§ QUOTED PASSAGE
Plate Kinematics and Motion

Plate motion is described in terms of rates and directions on the surface of the Earth, using spherical geometry.
Three assumptions are made:
- The Earth is a sphere.
- The Earth's circumference remains constant over time.
- Plates are internally rigid, with motion occurring only at plate boundaries.
Two types of reference frames:
- Absolute reference frame: describes plate motion relative to a fixed point in the Earth's interior.
- Relative reference frame: describes the motion of one plate relative to another.

Plate motion relative to a fixed reference point in the mantle (e.g., a hotspot).
Hotspot volcanoes form above a mantle plume and are used as "fixed" reference points to calculate absolute plate velocities.

Isolated volcanoes on Earth that give a reasonable approximation of absolute plate velocity.
Characteristics:
- Age of volcanoes increases progressively away from the plume.
- Orientation of the hotspot track gives the direction of plate motion.
- Rate of change in the age of volcanic rocks along the track represents the velocity of the plate.

Hawaii Emperor chain in the Pacific:
- 6000 km-long track runs towards WNW and then bends abruptly NNW.
- Consists of extinct volcanoes of increasing age to the NW.
- Oldest remaining volcanoes in the chain are older than 80 Ma.

A hot, buoyant layer at the base of the mantle forms due to heat from the core.

§ EXTRACTED RECORDS
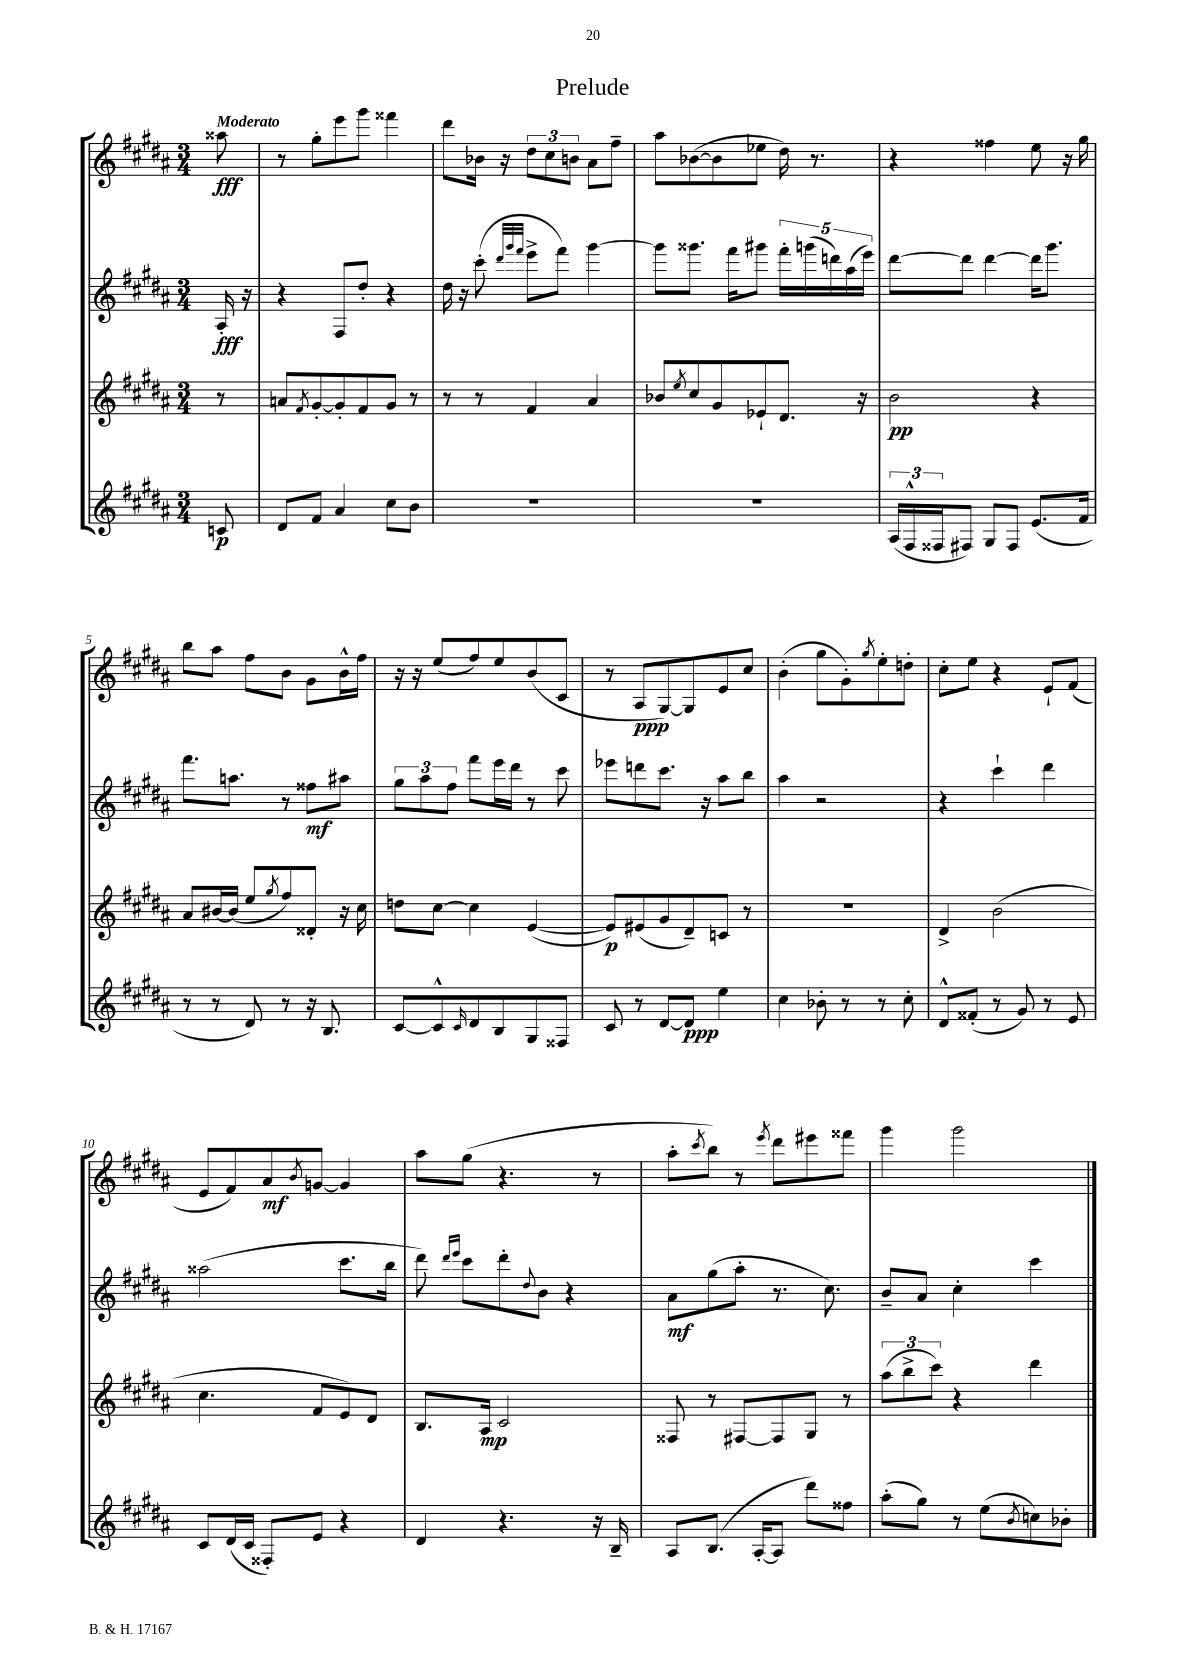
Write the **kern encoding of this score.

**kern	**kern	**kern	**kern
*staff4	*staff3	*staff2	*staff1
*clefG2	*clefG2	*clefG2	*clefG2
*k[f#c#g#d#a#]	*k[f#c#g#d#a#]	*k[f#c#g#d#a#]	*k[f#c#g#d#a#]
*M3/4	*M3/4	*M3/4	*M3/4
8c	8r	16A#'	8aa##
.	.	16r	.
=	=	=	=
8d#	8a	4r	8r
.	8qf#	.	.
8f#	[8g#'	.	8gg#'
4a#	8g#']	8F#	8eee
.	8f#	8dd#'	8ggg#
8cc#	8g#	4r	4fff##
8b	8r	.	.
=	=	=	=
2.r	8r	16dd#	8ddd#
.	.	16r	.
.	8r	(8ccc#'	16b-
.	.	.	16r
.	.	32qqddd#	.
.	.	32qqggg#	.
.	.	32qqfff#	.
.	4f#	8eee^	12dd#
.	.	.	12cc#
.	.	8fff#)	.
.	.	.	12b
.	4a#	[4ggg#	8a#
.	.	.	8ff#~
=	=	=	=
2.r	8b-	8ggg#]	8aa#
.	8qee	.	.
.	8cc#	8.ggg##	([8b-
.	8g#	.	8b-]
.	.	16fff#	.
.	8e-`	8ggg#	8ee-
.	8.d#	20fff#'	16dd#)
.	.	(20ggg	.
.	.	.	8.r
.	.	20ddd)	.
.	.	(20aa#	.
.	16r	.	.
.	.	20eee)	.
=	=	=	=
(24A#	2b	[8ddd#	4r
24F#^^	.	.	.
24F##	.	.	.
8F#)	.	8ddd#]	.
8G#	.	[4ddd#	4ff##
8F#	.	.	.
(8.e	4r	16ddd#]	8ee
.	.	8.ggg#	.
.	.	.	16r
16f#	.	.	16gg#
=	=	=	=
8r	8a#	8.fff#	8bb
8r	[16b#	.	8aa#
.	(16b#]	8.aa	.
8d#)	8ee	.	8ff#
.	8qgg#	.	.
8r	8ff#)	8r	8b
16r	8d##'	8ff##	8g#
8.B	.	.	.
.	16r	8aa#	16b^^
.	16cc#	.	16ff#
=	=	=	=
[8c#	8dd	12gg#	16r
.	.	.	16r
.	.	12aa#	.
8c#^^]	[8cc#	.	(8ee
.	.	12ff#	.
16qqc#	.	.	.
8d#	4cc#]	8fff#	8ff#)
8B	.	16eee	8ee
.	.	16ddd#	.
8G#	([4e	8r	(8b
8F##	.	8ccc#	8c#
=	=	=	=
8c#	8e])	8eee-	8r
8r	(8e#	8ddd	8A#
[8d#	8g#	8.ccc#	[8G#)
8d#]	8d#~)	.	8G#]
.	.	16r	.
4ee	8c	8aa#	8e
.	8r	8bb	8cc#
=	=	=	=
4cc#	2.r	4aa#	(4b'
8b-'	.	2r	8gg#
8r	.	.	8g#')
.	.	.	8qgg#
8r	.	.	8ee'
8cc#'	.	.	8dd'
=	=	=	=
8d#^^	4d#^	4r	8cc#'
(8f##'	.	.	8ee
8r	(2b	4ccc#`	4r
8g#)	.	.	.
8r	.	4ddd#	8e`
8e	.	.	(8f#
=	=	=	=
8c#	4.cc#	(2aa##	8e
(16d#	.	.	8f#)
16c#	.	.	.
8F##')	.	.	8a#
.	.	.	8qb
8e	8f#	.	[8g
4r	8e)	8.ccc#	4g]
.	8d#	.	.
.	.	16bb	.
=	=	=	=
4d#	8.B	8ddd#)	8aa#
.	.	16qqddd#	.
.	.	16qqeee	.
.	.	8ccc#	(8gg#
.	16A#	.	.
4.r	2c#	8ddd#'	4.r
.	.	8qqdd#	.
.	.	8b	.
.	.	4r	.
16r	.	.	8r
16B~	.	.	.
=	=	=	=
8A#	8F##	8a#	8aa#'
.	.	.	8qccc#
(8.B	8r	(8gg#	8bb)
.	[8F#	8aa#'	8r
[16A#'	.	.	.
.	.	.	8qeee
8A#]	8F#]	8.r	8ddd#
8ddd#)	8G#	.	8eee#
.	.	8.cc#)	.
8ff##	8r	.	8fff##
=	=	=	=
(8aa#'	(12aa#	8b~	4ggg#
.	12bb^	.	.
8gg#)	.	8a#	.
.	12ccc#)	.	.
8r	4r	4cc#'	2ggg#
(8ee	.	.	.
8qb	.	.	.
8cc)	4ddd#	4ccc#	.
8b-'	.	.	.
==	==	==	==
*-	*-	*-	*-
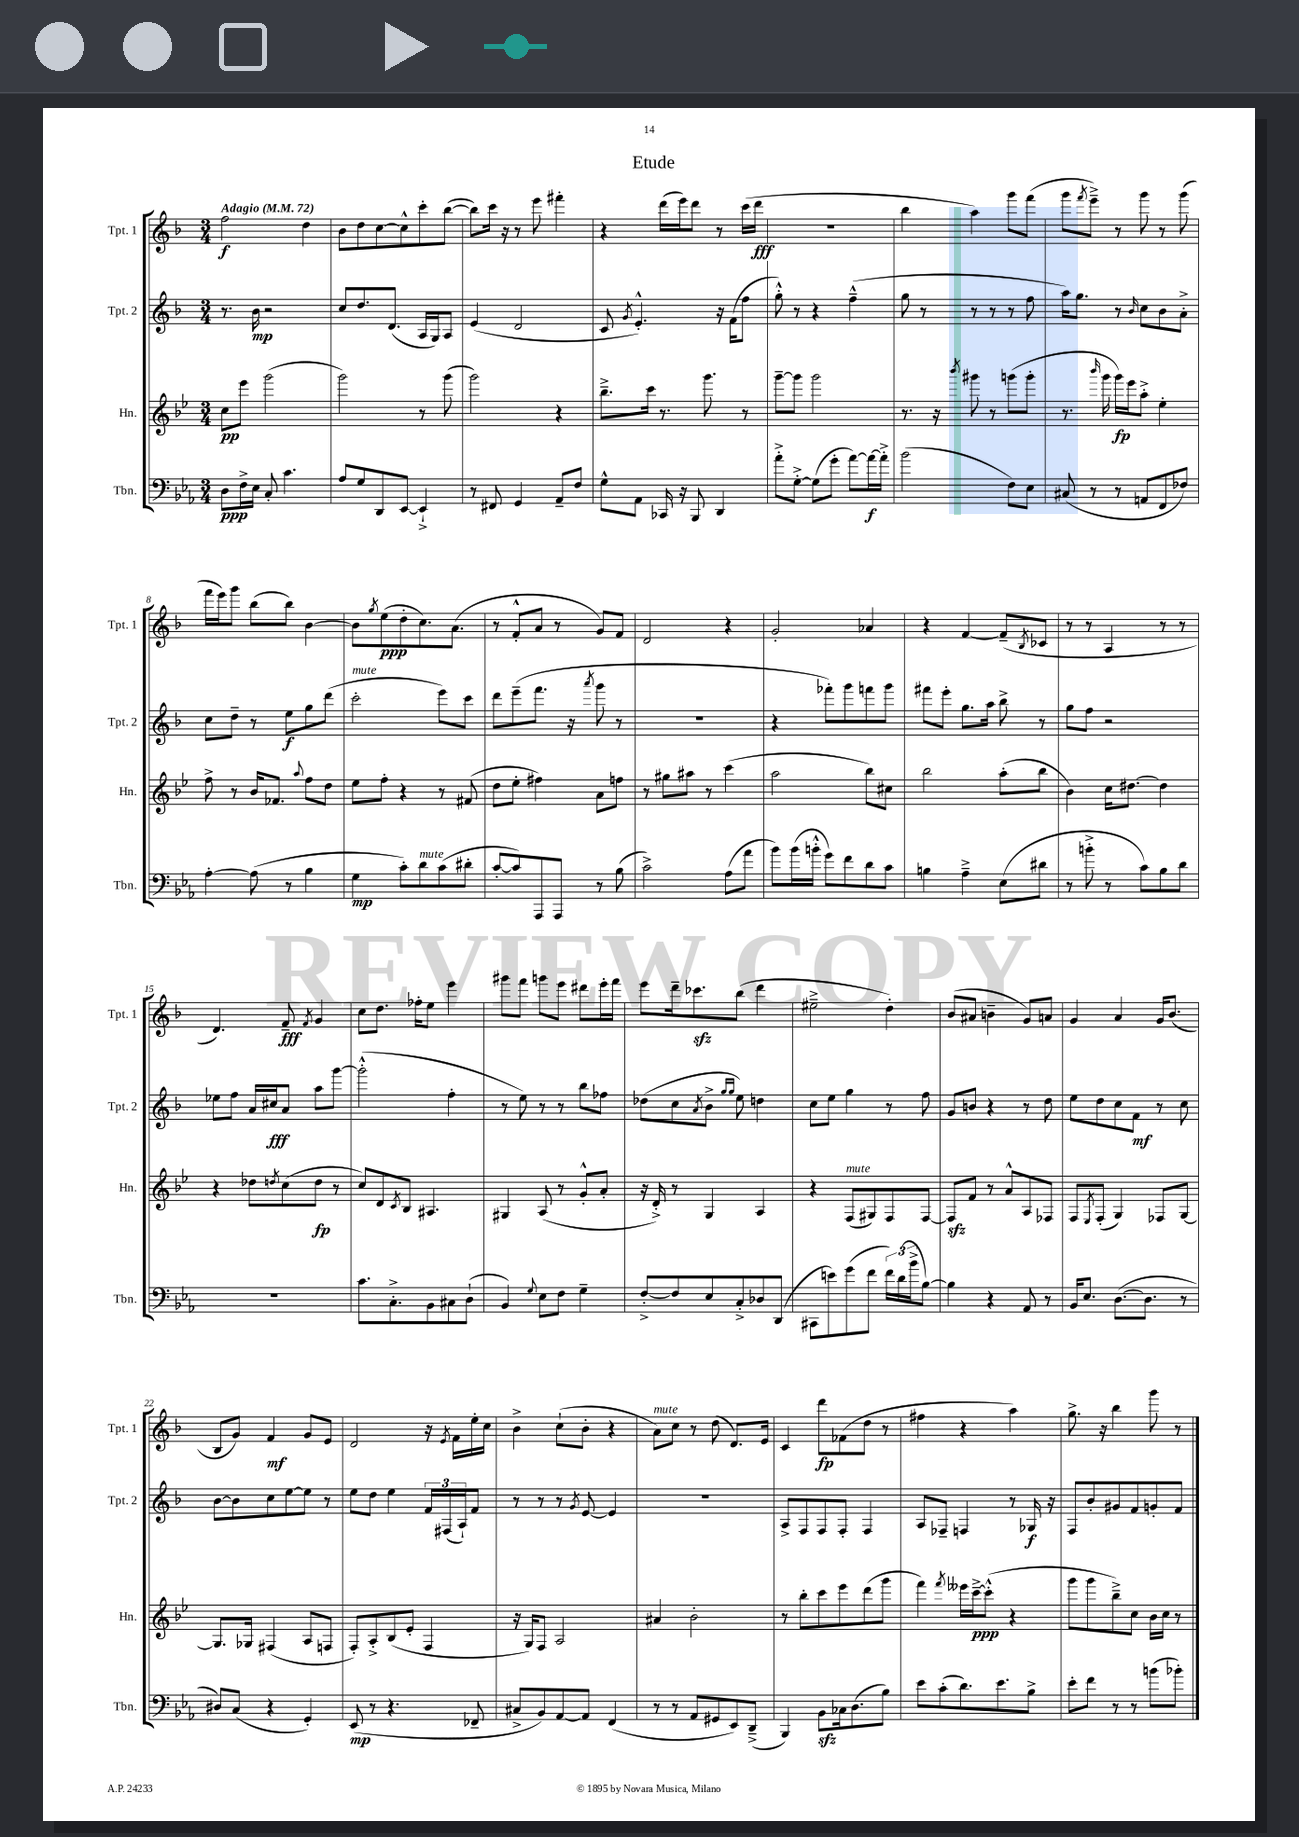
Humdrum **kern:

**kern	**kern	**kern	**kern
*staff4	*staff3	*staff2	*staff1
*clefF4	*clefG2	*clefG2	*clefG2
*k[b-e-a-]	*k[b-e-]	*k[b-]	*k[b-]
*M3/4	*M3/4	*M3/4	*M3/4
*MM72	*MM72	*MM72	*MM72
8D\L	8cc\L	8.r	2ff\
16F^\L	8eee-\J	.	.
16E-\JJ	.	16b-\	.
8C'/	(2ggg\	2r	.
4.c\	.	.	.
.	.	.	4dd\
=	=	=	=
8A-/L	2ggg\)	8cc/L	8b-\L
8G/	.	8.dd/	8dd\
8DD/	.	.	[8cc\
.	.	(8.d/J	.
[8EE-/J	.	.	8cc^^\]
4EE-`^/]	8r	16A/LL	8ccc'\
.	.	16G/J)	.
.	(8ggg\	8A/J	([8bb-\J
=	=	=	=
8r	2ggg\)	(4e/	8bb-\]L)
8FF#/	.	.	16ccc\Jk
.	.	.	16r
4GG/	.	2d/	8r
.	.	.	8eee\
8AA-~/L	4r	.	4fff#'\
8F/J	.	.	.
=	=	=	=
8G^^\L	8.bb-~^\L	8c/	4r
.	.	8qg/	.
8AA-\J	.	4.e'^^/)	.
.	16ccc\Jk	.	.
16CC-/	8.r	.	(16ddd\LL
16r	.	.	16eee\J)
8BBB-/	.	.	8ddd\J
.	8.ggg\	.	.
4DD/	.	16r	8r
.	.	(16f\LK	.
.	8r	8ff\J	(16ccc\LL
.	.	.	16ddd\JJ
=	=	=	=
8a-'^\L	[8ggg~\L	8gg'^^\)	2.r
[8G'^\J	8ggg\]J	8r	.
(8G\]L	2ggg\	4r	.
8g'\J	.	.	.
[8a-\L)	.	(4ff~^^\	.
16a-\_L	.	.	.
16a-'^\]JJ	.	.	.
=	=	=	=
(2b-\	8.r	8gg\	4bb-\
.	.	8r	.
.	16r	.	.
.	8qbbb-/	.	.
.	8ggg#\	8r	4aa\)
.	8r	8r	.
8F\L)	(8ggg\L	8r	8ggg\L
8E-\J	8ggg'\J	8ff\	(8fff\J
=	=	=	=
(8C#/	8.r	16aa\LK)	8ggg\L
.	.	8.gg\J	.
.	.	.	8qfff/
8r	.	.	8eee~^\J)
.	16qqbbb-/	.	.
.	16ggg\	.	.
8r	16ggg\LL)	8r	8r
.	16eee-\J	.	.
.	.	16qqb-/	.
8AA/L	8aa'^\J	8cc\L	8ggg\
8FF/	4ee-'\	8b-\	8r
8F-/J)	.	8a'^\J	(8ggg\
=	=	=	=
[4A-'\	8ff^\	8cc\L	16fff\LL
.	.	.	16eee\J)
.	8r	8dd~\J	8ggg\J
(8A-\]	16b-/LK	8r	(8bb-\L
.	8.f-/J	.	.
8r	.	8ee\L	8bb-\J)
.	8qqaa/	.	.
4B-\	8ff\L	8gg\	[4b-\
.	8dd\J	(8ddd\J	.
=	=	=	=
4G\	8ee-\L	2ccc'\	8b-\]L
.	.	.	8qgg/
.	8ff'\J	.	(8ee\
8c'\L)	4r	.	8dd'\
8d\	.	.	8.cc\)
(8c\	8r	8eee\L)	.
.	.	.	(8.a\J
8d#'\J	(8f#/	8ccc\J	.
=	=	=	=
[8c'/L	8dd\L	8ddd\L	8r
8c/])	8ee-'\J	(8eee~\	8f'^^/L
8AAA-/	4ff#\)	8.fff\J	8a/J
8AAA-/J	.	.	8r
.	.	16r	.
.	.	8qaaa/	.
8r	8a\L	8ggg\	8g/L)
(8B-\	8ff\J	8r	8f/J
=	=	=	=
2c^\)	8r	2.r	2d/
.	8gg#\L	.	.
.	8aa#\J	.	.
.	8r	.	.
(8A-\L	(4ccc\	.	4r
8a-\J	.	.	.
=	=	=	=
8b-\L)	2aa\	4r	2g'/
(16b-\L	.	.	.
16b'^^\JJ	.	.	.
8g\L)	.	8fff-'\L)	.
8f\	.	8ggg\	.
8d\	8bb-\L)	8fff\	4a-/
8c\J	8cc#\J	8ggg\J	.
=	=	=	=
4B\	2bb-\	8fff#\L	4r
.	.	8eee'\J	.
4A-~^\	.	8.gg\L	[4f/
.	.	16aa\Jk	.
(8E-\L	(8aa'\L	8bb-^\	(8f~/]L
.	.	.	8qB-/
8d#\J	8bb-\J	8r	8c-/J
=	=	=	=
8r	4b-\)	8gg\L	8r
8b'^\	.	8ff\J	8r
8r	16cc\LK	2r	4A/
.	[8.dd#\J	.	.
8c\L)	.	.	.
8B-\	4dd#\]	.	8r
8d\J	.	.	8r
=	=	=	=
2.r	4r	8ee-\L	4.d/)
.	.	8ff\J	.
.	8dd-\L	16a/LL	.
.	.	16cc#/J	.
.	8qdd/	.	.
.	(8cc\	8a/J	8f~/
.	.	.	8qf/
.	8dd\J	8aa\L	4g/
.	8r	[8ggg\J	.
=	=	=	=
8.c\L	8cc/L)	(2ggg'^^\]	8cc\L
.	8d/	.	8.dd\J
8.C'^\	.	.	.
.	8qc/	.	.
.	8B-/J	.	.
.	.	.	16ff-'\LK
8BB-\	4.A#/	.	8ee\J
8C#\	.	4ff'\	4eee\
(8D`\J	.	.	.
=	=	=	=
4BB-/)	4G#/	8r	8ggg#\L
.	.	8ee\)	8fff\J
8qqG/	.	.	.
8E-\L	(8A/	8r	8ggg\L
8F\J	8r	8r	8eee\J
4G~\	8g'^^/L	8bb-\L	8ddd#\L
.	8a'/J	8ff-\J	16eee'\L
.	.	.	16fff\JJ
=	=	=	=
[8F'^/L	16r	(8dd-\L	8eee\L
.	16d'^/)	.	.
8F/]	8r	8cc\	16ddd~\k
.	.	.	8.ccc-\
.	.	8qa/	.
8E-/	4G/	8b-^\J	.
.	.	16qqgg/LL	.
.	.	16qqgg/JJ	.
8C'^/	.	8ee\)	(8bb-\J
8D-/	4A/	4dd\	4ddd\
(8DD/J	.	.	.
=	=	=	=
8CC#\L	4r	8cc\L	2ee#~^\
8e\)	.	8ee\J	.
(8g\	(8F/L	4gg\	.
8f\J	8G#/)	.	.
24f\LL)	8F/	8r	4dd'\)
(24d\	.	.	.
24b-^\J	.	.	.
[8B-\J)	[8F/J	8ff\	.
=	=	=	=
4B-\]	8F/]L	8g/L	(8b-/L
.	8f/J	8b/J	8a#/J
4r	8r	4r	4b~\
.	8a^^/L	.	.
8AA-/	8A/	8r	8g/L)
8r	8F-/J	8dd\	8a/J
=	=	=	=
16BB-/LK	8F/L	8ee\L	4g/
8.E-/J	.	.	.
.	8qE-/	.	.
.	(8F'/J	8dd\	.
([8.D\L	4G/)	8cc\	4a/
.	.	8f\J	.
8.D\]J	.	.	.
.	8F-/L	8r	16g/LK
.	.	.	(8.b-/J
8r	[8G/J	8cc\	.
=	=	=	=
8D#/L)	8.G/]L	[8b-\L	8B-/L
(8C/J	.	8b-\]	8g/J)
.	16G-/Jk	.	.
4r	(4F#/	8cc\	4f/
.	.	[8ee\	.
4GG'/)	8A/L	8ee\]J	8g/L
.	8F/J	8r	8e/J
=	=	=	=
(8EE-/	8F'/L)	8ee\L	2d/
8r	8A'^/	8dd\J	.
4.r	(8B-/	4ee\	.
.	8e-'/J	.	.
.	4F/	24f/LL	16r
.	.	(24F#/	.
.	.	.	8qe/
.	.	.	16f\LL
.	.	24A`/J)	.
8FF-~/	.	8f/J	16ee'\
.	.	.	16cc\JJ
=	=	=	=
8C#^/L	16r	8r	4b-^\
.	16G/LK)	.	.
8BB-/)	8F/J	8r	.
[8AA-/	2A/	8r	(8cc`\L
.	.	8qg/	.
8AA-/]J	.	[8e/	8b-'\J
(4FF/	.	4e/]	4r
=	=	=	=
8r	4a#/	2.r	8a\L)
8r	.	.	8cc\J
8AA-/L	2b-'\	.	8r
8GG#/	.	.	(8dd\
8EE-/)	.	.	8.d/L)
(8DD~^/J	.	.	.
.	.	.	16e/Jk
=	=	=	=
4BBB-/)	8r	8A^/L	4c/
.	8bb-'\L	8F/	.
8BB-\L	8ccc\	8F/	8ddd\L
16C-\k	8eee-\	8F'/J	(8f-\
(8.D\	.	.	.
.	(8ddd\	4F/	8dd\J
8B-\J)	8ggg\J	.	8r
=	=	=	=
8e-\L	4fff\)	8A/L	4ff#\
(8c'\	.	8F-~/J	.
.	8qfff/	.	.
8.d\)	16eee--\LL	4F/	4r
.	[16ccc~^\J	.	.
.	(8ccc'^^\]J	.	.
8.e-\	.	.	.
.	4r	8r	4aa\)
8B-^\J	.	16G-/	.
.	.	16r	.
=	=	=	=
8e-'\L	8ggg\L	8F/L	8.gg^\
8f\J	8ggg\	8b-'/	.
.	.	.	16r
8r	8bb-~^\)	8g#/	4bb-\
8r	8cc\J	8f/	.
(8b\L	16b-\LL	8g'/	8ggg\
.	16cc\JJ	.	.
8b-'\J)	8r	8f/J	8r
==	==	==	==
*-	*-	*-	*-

§ YOUR GOAL
Check each statement against the plate kinematics notes above. Answer yes or no, and quote the words that settle it.
(a) The direction of a hotspot track shows which way the plate moves.
(b) The volcanoes of the Hawaii Emperor chain get younger toward the NW.
(c) One assumption is that the Earth's circumference changes over time.

§ OUTPUT OF THE EXERCISE
(a) Yes: "Orientation of the hotspot track gives the direction of plate motion."
(b) No: "Consists of extinct volcanoes of increasing age to the NW."
(c) No: "The Earth's circumference remains constant over time."